On 17 December 2015, a letter issued to Pharmaceutical Services Negotiating Committee (PSNC) chief executive Sue Sharpe revealed that funding for the community pharmacy contractual framework in England will be substantially reduced to £2.63bn from October 2016 – a cut of £170m – as part of efficiency savings in the NHS. Now, two months on, organisations such as the Royal Pharmaceutical Society (RPS) and the PSNC are developing their responses to the proposed reforms and establishing networks of support for those directly affected.
Why is the community pharmacy network needed to provide a clinical service?
The community pharmacy network is very accessible to the public. Apart from dispensing, community pharmacies provide a whole host of other services such as emergency contraception and public health advice, but they can do more. It’s therefore a concern that there are plans to cut the network when there’s a lot of services in the NHS that could be diverted cheaply and effectively to community pharmacists.
This is a top-down treasury cut and the community pharmacy network has been forced to think about working more efficiently.
Where is the evidence that the community pharmacy network needs to work more efficiently?
There isn’t any evidence. This is a top-down treasury cut and the network has been forced to think about working more efficiently. There are concerns that smaller businesses will make those savings by cutting staff and hours, which seems perverse at a time when the government wants greater access to health services. If pharmacy staff are cut, existing staff will be under more pressure and be less able to provide the service they wish to provide.
Alistair Burt, minister of state for community and social care, has warned that one in four pharmacies could close – what are your thoughts about this?
In my hometown we have two pharmacies that belong to the same chain. It would make sense for them to merge into one, have longer opening hours and maybe provide extra services, but there are barriers to that happening at the moment. There are cases and situations where rationalisation could result in improved access to the public if funded properly, but we’re yet to see the details of how that could be engineered.
What do you think about the Pharmacy Integration Fund, particularly as it is not yet known how much money will be invested in community pharmacy?

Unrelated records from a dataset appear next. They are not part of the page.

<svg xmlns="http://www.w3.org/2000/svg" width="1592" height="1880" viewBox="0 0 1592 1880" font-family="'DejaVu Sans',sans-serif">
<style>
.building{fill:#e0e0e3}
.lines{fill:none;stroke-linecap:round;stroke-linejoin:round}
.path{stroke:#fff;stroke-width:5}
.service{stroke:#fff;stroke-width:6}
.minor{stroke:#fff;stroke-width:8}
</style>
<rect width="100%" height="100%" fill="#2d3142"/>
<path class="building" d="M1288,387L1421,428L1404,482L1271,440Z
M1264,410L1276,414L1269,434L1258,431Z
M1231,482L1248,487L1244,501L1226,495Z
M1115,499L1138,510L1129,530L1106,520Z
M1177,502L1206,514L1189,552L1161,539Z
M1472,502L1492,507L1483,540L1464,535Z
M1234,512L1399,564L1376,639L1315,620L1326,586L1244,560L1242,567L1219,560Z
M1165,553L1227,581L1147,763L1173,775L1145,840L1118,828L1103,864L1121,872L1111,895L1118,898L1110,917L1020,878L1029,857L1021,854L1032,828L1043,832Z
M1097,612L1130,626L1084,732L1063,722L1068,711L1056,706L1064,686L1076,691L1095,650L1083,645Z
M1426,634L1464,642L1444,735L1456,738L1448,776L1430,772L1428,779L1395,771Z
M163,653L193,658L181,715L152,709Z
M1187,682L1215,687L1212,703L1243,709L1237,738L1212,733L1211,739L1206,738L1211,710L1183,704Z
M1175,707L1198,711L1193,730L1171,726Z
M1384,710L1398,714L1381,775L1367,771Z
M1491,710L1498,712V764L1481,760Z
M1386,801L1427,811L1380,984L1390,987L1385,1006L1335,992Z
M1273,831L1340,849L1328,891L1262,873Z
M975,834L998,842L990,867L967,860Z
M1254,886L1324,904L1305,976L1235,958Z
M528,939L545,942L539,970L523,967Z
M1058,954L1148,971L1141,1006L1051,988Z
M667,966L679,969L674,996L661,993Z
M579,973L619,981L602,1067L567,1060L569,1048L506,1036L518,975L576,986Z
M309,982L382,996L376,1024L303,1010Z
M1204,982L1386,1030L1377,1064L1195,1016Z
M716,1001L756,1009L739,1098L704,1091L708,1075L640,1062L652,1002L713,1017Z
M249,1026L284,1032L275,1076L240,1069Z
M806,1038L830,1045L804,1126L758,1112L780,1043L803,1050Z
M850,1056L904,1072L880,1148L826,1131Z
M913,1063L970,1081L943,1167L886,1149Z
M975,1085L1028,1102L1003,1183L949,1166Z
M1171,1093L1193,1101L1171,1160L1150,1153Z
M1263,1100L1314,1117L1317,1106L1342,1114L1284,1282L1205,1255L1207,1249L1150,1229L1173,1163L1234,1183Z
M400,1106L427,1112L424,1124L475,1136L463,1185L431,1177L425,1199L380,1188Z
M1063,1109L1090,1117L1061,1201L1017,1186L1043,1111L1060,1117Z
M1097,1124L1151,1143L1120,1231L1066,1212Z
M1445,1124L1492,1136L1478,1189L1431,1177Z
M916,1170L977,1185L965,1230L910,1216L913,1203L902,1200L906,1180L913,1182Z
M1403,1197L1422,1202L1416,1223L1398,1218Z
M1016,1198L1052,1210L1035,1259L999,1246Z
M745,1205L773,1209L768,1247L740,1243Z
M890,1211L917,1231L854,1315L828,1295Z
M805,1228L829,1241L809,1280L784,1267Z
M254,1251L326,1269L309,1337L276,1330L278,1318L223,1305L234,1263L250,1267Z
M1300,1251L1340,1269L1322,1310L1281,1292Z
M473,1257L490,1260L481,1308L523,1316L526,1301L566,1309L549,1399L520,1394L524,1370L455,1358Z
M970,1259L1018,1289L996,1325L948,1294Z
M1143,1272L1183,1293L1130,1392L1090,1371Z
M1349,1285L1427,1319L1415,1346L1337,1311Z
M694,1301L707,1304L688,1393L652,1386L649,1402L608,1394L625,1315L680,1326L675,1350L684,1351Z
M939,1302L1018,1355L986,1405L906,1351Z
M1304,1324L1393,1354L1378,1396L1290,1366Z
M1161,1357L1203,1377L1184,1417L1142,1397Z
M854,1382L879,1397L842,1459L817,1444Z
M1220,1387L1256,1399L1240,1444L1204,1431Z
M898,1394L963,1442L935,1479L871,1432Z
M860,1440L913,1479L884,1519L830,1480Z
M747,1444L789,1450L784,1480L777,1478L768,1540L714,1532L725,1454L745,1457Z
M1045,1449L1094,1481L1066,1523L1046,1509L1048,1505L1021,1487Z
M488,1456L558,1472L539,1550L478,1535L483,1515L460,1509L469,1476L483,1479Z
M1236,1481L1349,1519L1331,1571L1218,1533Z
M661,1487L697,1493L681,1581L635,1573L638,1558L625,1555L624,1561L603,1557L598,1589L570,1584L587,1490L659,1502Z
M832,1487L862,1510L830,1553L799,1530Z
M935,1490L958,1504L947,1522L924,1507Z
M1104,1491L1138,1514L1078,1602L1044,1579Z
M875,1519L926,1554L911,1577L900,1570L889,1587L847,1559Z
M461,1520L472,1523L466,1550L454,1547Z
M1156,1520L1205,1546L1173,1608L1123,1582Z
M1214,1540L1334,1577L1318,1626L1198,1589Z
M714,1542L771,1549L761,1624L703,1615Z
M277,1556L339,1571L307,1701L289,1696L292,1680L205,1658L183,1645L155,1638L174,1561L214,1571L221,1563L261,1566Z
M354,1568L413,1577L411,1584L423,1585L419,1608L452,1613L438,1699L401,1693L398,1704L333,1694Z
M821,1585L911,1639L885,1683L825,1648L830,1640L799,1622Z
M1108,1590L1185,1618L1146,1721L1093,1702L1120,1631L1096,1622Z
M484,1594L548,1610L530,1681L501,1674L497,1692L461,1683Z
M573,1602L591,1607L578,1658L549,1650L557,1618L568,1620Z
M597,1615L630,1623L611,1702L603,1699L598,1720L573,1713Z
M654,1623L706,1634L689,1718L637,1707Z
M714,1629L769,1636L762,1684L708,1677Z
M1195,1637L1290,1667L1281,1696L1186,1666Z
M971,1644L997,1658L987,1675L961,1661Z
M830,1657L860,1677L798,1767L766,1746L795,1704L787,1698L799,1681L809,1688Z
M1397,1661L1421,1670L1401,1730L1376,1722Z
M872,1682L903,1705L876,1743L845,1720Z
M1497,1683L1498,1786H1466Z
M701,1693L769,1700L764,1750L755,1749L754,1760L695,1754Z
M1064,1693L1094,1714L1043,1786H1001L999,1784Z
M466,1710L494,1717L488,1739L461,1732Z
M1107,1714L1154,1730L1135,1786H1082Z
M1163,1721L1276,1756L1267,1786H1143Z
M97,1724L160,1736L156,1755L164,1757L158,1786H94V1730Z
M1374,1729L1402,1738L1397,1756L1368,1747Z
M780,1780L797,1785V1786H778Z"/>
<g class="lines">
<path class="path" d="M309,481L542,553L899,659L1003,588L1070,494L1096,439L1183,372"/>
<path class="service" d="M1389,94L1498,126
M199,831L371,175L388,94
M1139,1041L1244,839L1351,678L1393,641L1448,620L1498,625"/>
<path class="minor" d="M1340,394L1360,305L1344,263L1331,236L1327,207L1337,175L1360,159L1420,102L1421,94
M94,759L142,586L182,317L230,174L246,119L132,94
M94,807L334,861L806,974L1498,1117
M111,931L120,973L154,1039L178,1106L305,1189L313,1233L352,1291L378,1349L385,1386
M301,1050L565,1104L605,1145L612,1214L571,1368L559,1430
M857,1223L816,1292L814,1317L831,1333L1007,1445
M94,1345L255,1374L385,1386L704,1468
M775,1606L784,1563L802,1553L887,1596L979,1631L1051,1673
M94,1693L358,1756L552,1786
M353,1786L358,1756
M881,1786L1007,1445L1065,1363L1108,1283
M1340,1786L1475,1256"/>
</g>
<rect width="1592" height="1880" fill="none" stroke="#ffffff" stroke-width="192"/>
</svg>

The Pharmacy Integration Fund is far too small, but it’s an opportunity for the profession to shape its future if it wants to. If pharmacists from all sectors come up with working ideas of how to improve patient care and joint working, we’re likely to see more money attached to them. The government is not going to fund what we’re currently doing so we have to make sure there is a strong case for funding services of the future. Pharmacists are best placed to think about what they would really like to do so I would encourage groups of pharmacists to get together and think about how they can work with their local surgery. There are pots of money other than the community pharmacy funding and as a profession we need to be smarter at accessing them.
Where is the evidence that ‘hub-and-spoke’ dispensing will provide efficiencies?
I haven’t seen any evidence. All I can say if it were that good a model, large multiples would have rolled it out much more quickly. My understanding is that there are no cost efficiencies as such but it does free up time for pharmacists to do other things.
We have to devote our energies to making the best of the Pharmacy Integration Fund, pushing positive ideas forward and promoting pharmacists to do that too.
What are the RPS’s next steps?
It’s very difficult to fight the community pharmacy funding cuts because they have been imposed – the cuts will happen. We have to devote our energies to making the best of the integration fund, pushing positive ideas forward and promoting pharmacists to do that too. Our immediate priority is in putting forward the response to government. We’re working with Pharmacy Voice and Pharmaceutical Services Negotiating Committee (PSNC) and supporting each other as much as possible. It’s really important we focus on securing funding for new starter services and this could then lead to further funding if those services work. I have great concerns that there will be further cuts next year so, longer term, we’ll be doing as much as we can to make a positive case for services in the community pharmacy setting. Pharmacists in the community are ideally placed to take on patients managing long-term conditions.
How should community pharmacists prepare themselves over the following months?
Pharmacists should work with their local pharmaceutical committees to help them put together a case for pharmacy services, think about what support they need as a community pharmacist and how they can work together.
At the RPS, we have a role to provide pharmacists with training so they can confidently make a case for change. We are keen to work with Pharmacy Voice to try and deliver any support that is needed. But we have to be robust and make sure patients remain at the centre because that’s what the Department of Health wants. I think there is hope but it requires a change of thinking and that’s going to be difficult.
What about hospital pharmacies?
Hospital pharmacies are, in a sense, facing a similar challenge. The Lord Carter review outlines the desire to have 80% of the hospital pharmacy workforce delivering clinical services rather than infrastructure services. From this it’s clear that there is an aspiration for pharmacists to be delivering more patient-facing services. There’s also scope for community and hospital pharmacists to work more closely together and for community pharmacists to look at opportunities from the hospital sector if services are being outsourced. There seems to be a consistency of thinking that pharmacists are best placed in roles where they are using the skills that they learnt at university.